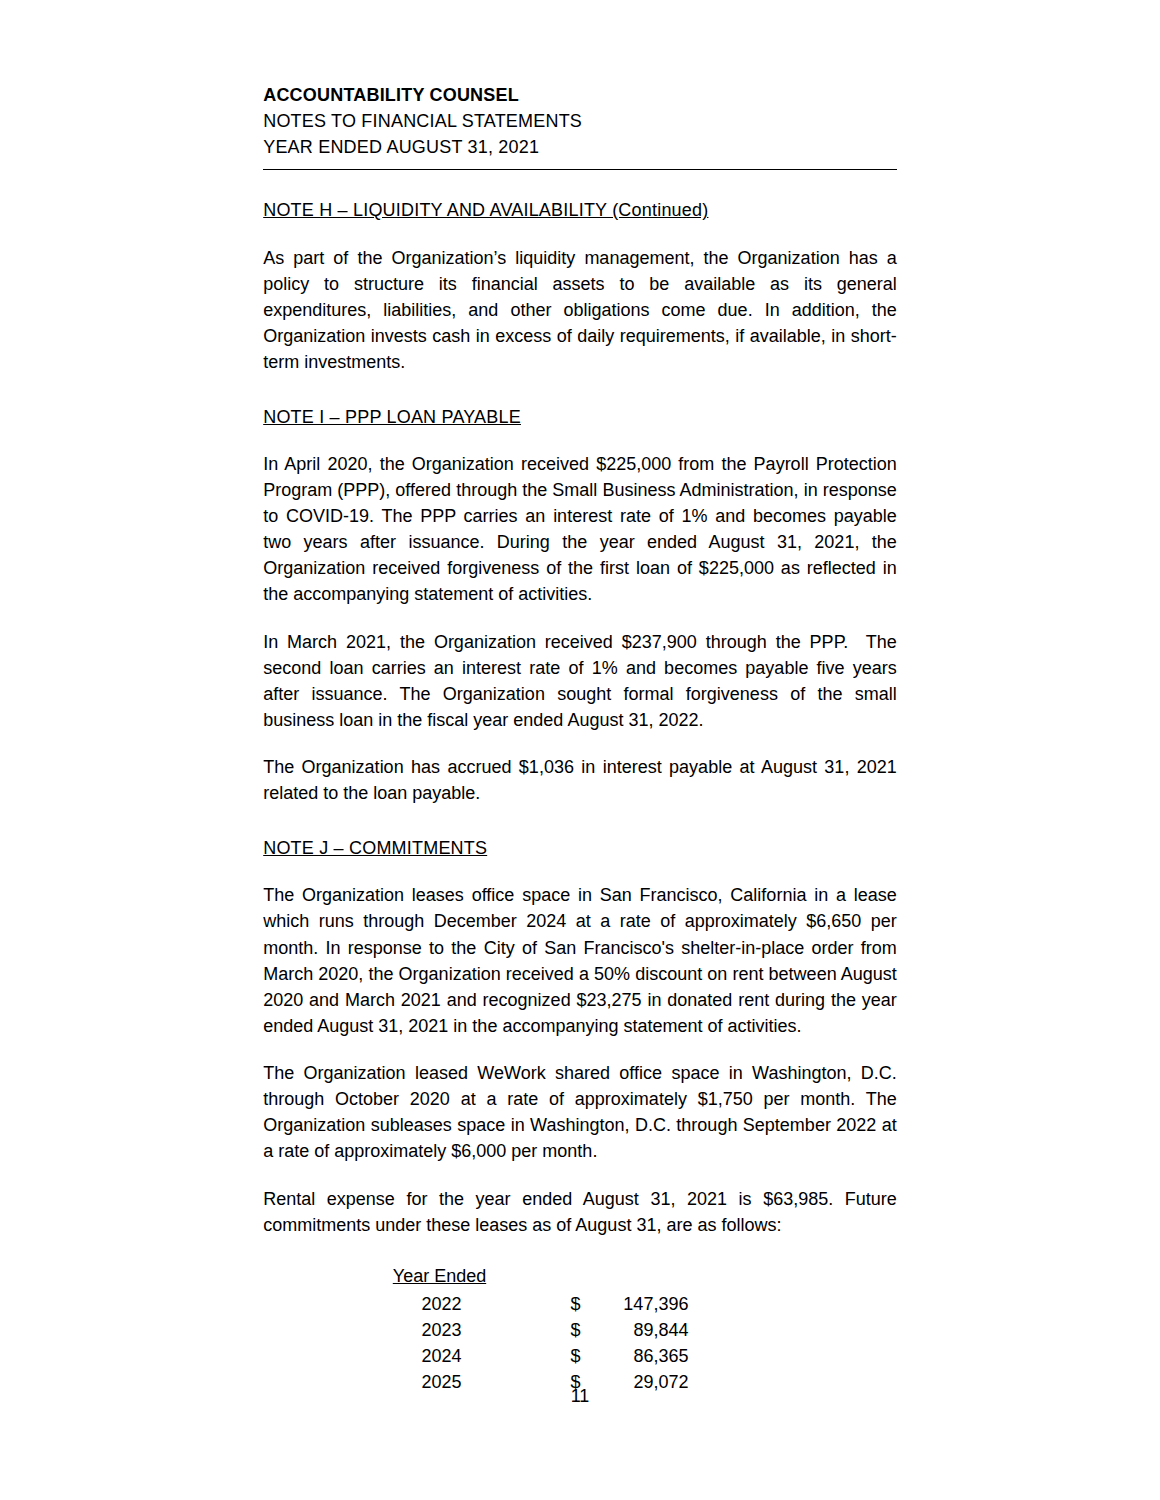ACCOUNTABILITY COUNSEL
NOTES TO FINANCIAL STATEMENTS
YEAR ENDED AUGUST 31, 2021
NOTE H – LIQUIDITY AND AVAILABILITY (Continued)
As part of the Organization’s liquidity management, the Organization has a policy to structure its financial assets to be available as its general expenditures, liabilities, and other obligations come due. In addition, the Organization invests cash in excess of daily requirements, if available, in short-term investments.
NOTE I – PPP LOAN PAYABLE
In April 2020, the Organization received $225,000 from the Payroll Protection Program (PPP), offered through the Small Business Administration, in response to COVID-19. The PPP carries an interest rate of 1% and becomes payable two years after issuance. During the year ended August 31, 2021, the Organization received forgiveness of the first loan of $225,000 as reflected in the accompanying statement of activities.
In March 2021, the Organization received $237,900 through the PPP. The second loan carries an interest rate of 1% and becomes payable five years after issuance. The Organization sought formal forgiveness of the small business loan in the fiscal year ended August 31, 2022.
The Organization has accrued $1,036 in interest payable at August 31, 2021 related to the loan payable.
NOTE J – COMMITMENTS
The Organization leases office space in San Francisco, California in a lease which runs through December 2024 at a rate of approximately $6,650 per month. In response to the City of San Francisco's shelter-in-place order from March 2020, the Organization received a 50% discount on rent between August 2020 and March 2021 and recognized $23,275 in donated rent during the year ended August 31, 2021 in the accompanying statement of activities.
The Organization leased WeWork shared office space in Washington, D.C. through October 2020 at a rate of approximately $1,750 per month. The Organization subleases space in Washington, D.C. through September 2022 at a rate of approximately $6,000 per month.
Rental expense for the year ended August 31, 2021 is $63,985. Future commitments under these leases as of August 31, are as follows:
Year Ended
| 2022 | $ | 147,396 |
| 2023 | $ | 89,844 |
| 2024 | $ | 86,365 |
| 2025 | $ | 29,072 |
11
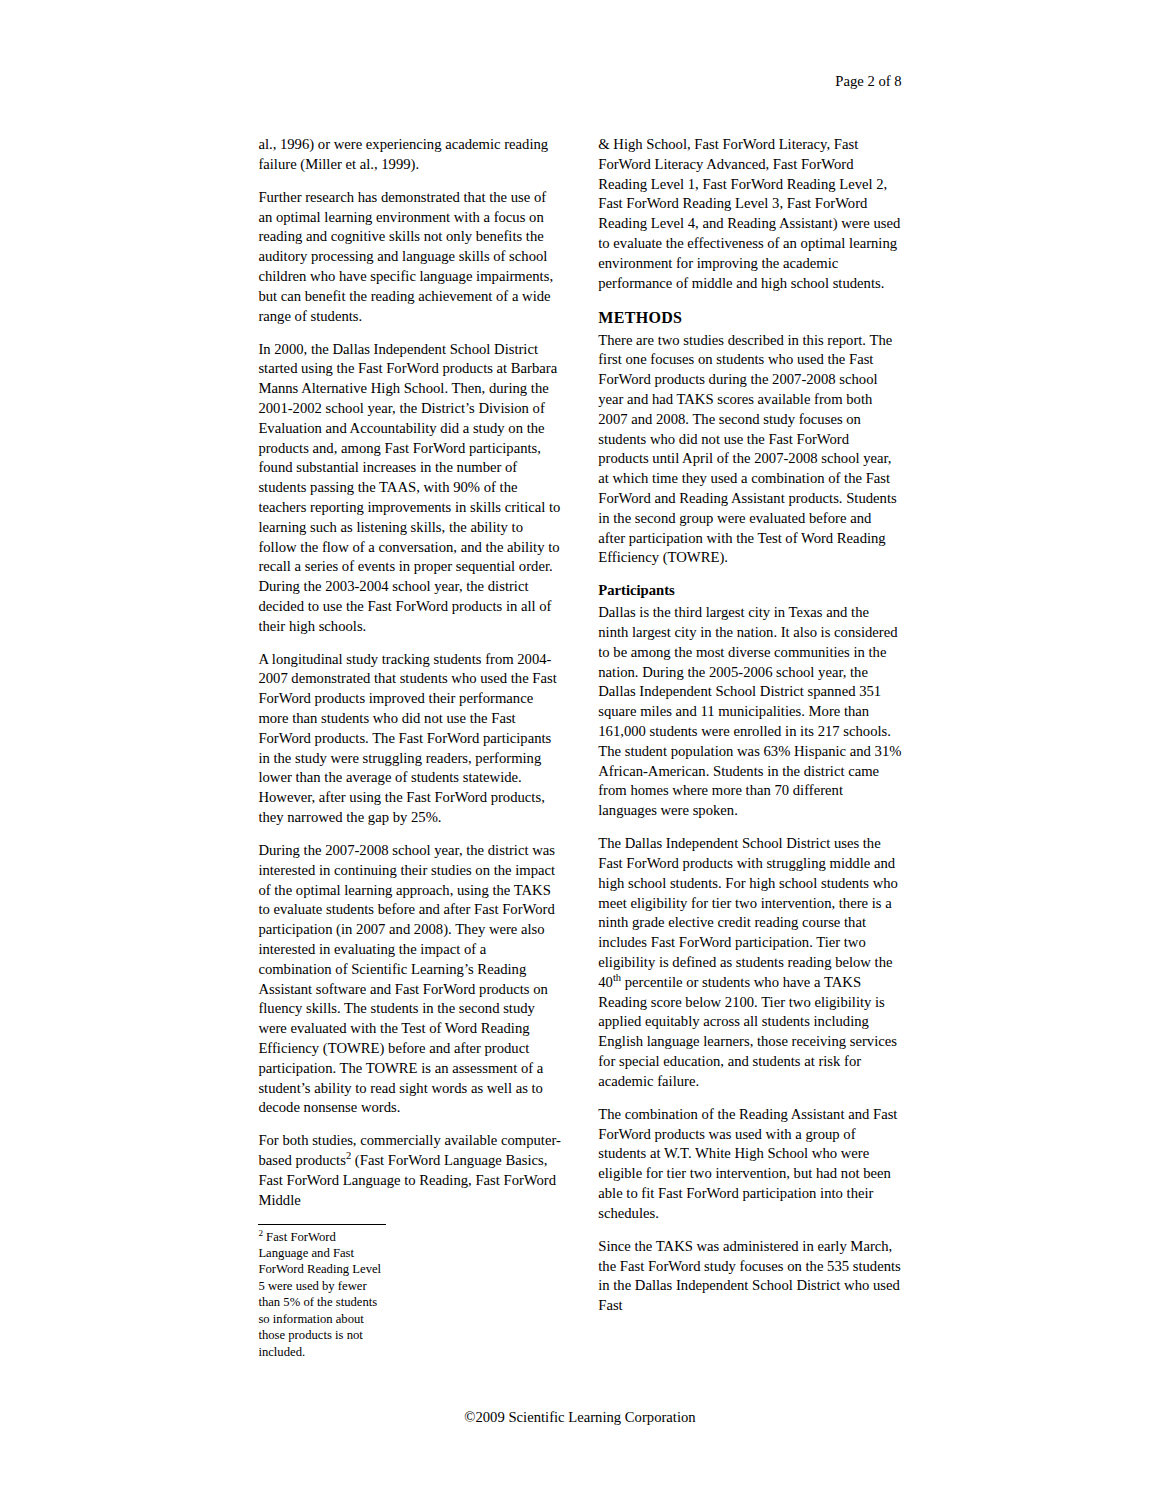Page 2 of 8
al., 1996) or were experiencing academic reading failure (Miller et al., 1999).
Further research has demonstrated that the use of an optimal learning environment with a focus on reading and cognitive skills not only benefits the auditory processing and language skills of school children who have specific language impairments, but can benefit the reading achievement of a wide range of students.
In 2000, the Dallas Independent School District started using the Fast ForWord products at Barbara Manns Alternative High School. Then, during the 2001-2002 school year, the District’s Division of Evaluation and Accountability did a study on the products and, among Fast ForWord participants, found substantial increases in the number of students passing the TAAS, with 90% of the teachers reporting improvements in skills critical to learning such as listening skills, the ability to follow the flow of a conversation, and the ability to recall a series of events in proper sequential order. During the 2003-2004 school year, the district decided to use the Fast ForWord products in all of their high schools.
A longitudinal study tracking students from 2004-2007 demonstrated that students who used the Fast ForWord products improved their performance more than students who did not use the Fast ForWord products. The Fast ForWord participants in the study were struggling readers, performing lower than the average of students statewide. However, after using the Fast ForWord products, they narrowed the gap by 25%.
During the 2007-2008 school year, the district was interested in continuing their studies on the impact of the optimal learning approach, using the TAKS to evaluate students before and after Fast ForWord participation (in 2007 and 2008). They were also interested in evaluating the impact of a combination of Scientific Learning’s Reading Assistant software and Fast ForWord products on fluency skills. The students in the second study were evaluated with the Test of Word Reading Efficiency (TOWRE) before and after product participation. The TOWRE is an assessment of a student’s ability to read sight words as well as to decode nonsense words.
For both studies, commercially available computer-based products2 (Fast ForWord Language Basics, Fast ForWord Language to Reading, Fast ForWord Middle
2 Fast ForWord Language and Fast ForWord Reading Level 5 were used by fewer than 5% of the students so information about those products is not included.
& High School, Fast ForWord Literacy, Fast ForWord Literacy Advanced, Fast ForWord Reading Level 1, Fast ForWord Reading Level 2, Fast ForWord Reading Level 3, Fast ForWord Reading Level 4, and Reading Assistant) were used to evaluate the effectiveness of an optimal learning environment for improving the academic performance of middle and high school students.
METHODS
There are two studies described in this report. The first one focuses on students who used the Fast ForWord products during the 2007-2008 school year and had TAKS scores available from both 2007 and 2008. The second study focuses on students who did not use the Fast ForWord products until April of the 2007-2008 school year, at which time they used a combination of the Fast ForWord and Reading Assistant products. Students in the second group were evaluated before and after participation with the Test of Word Reading Efficiency (TOWRE).
Participants
Dallas is the third largest city in Texas and the ninth largest city in the nation. It also is considered to be among the most diverse communities in the nation. During the 2005-2006 school year, the Dallas Independent School District spanned 351 square miles and 11 municipalities. More than 161,000 students were enrolled in its 217 schools. The student population was 63% Hispanic and 31% African-American. Students in the district came from homes where more than 70 different languages were spoken.
The Dallas Independent School District uses the Fast ForWord products with struggling middle and high school students. For high school students who meet eligibility for tier two intervention, there is a ninth grade elective credit reading course that includes Fast ForWord participation. Tier two eligibility is defined as students reading below the 40th percentile or students who have a TAKS Reading score below 2100. Tier two eligibility is applied equitably across all students including English language learners, those receiving services for special education, and students at risk for academic failure.
The combination of the Reading Assistant and Fast ForWord products was used with a group of students at W.T. White High School who were eligible for tier two intervention, but had not been able to fit Fast ForWord participation into their schedules.
Since the TAKS was administered in early March, the Fast ForWord study focuses on the 535 students in the Dallas Independent School District who used Fast
©2009 Scientific Learning Corporation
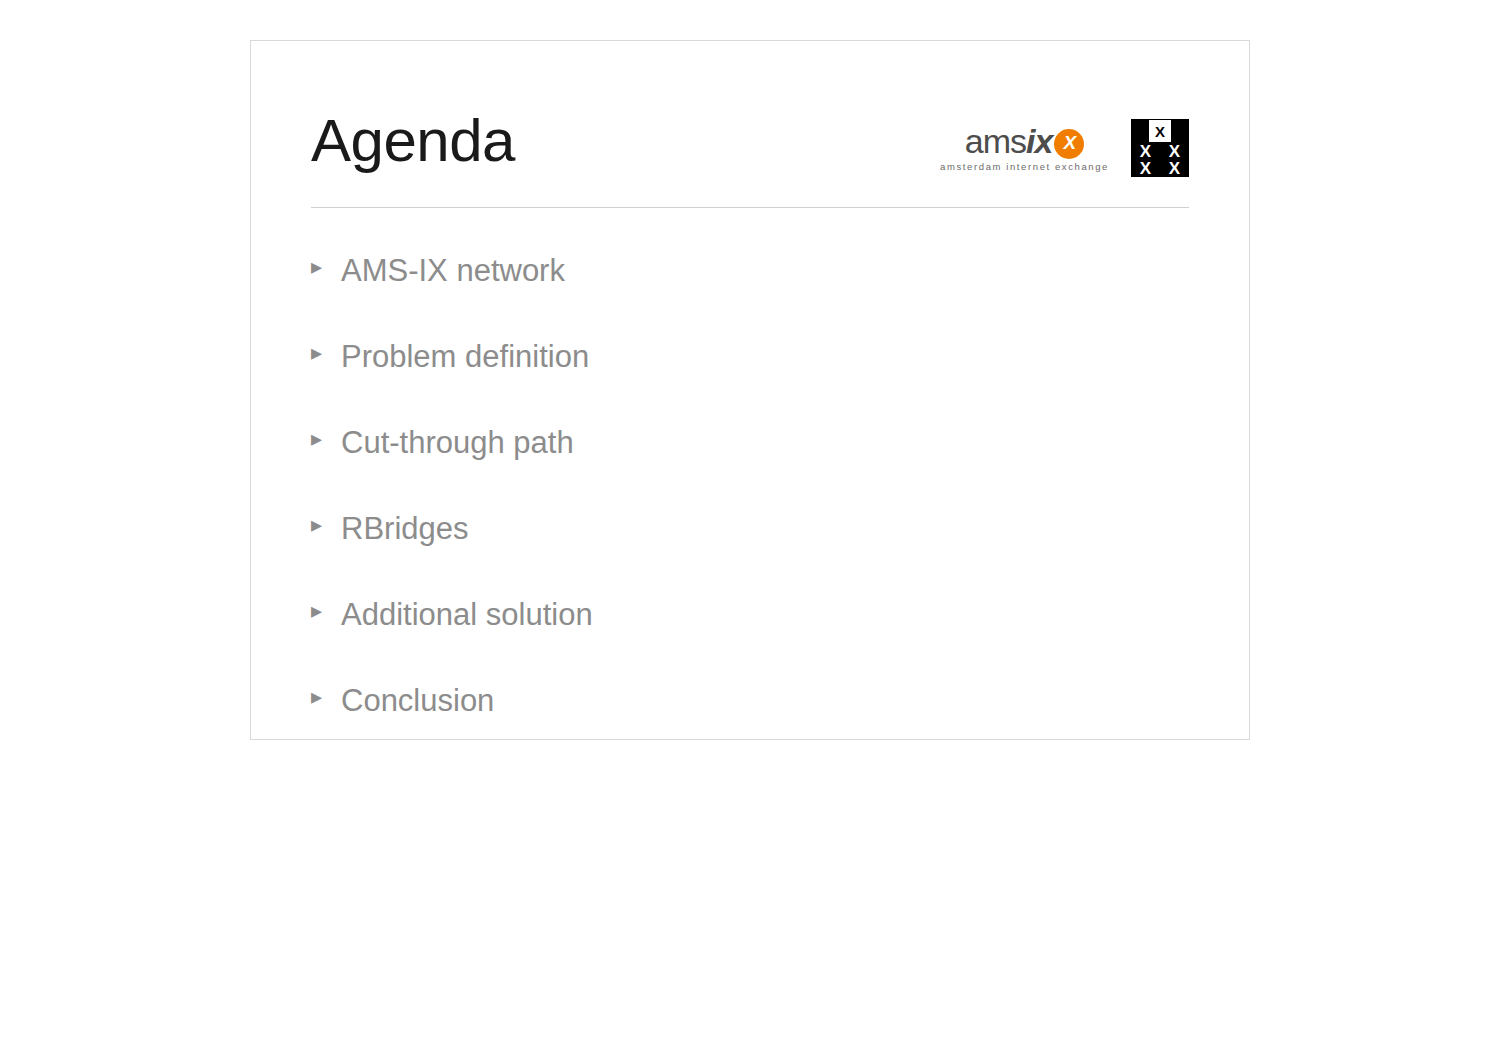Agenda
amsix
amsterdam internet exchange
XX XX X
AMS-IX network
Problem definition
Cut-through path
RBridges
Additional solution
Conclusion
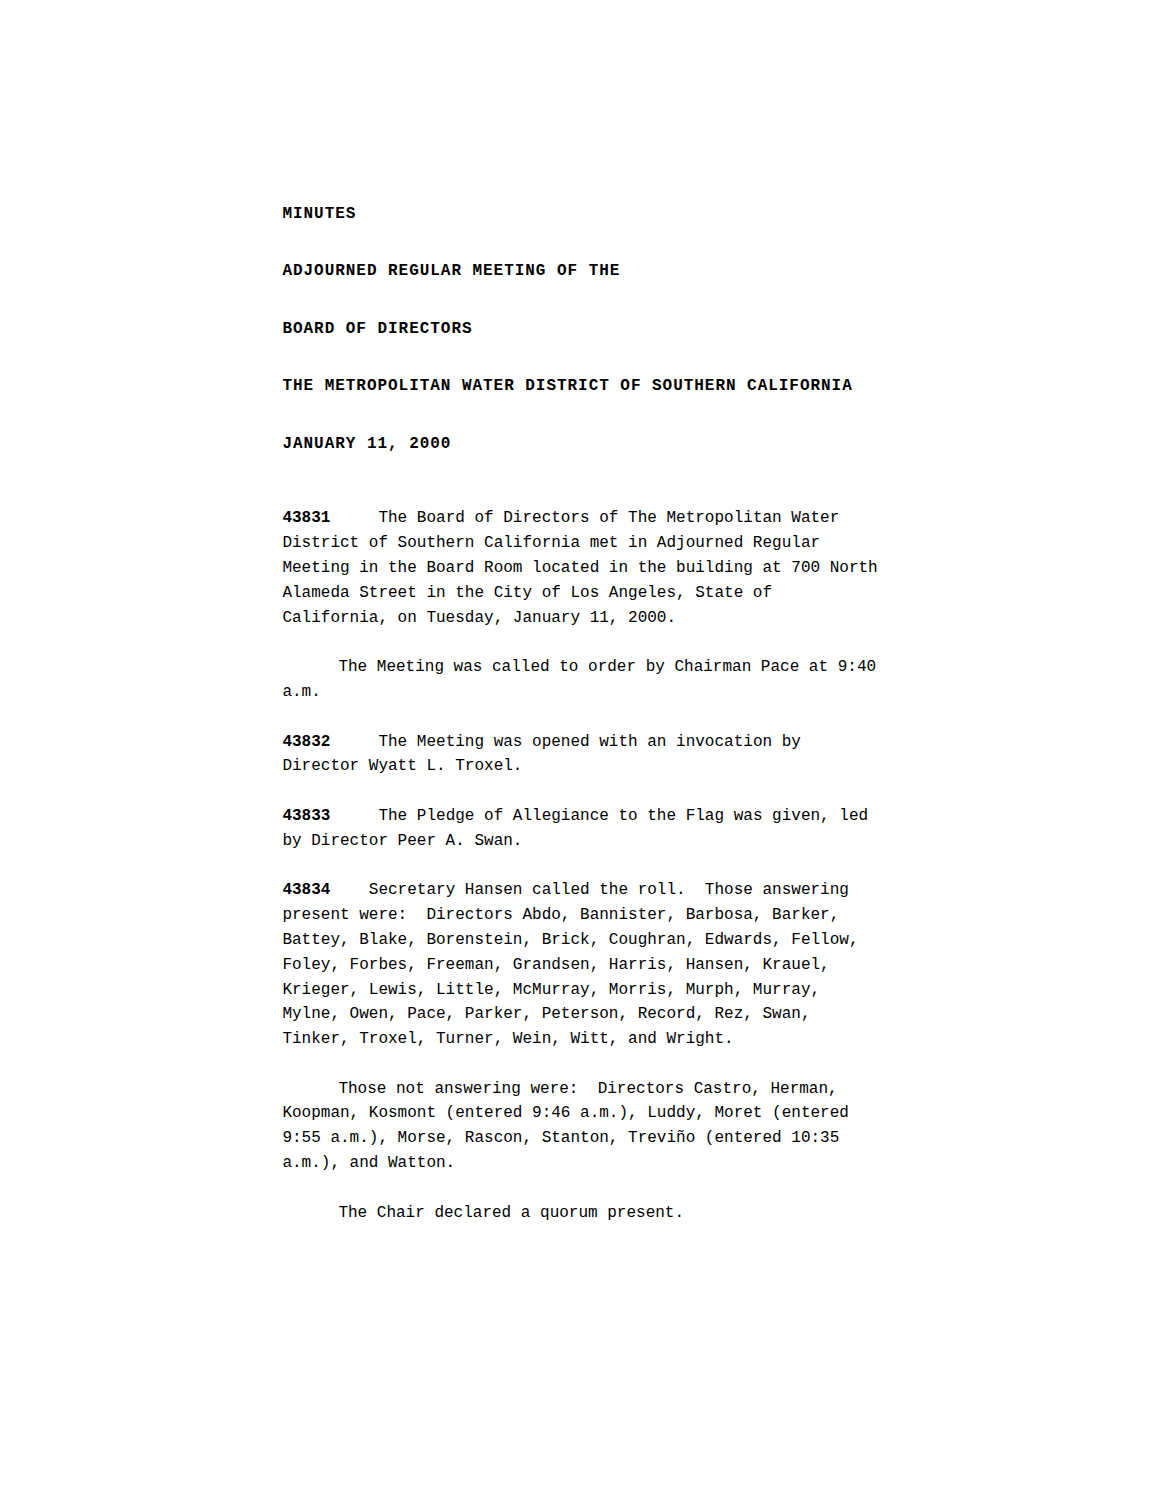MINUTES
ADJOURNED REGULAR MEETING OF THE
BOARD OF DIRECTORS
THE METROPOLITAN WATER DISTRICT OF SOUTHERN CALIFORNIA
JANUARY 11, 2000
43831 The Board of Directors of The Metropolitan Water District of Southern California met in Adjourned Regular Meeting in the Board Room located in the building at 700 North Alameda Street in the City of Los Angeles, State of California, on Tuesday, January 11, 2000.
The Meeting was called to order by Chairman Pace at 9:40 a.m.
43832 The Meeting was opened with an invocation by Director Wyatt L. Troxel.
43833 The Pledge of Allegiance to the Flag was given, led by Director Peer A. Swan.
43834 Secretary Hansen called the roll. Those answering present were: Directors Abdo, Bannister, Barbosa, Barker, Battey, Blake, Borenstein, Brick, Coughran, Edwards, Fellow, Foley, Forbes, Freeman, Grandsen, Harris, Hansen, Krauel, Krieger, Lewis, Little, McMurray, Morris, Murph, Murray, Mylne, Owen, Pace, Parker, Peterson, Record, Rez, Swan, Tinker, Troxel, Turner, Wein, Witt, and Wright.
Those not answering were: Directors Castro, Herman, Koopman, Kosmont (entered 9:46 a.m.), Luddy, Moret (entered 9:55 a.m.), Morse, Rascon, Stanton, Treviño (entered 10:35 a.m.), and Watton.
The Chair declared a quorum present.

_____

_What you have to do_
Starting with the first line of the material, print each line exactly until you have printed the line with "NOTE I – PPP LOAN PAYABLE", and skip the pictures.

_Task response_
ACCOUNTABILITY COUNSEL
NOTES TO FINANCIAL STATEMENTS
YEAR ENDED AUGUST 31, 2021
NOTE H – LIQUIDITY AND AVAILABILITY (Continued)
As part of the Organization’s liquidity management, the Organization has a policy to structure its financial assets to be available as its general expenditures, liabilities, and other obligations come due. In addition, the Organization invests cash in excess of daily requirements, if available, in short-term investments.
NOTE I – PPP LOAN PAYABLE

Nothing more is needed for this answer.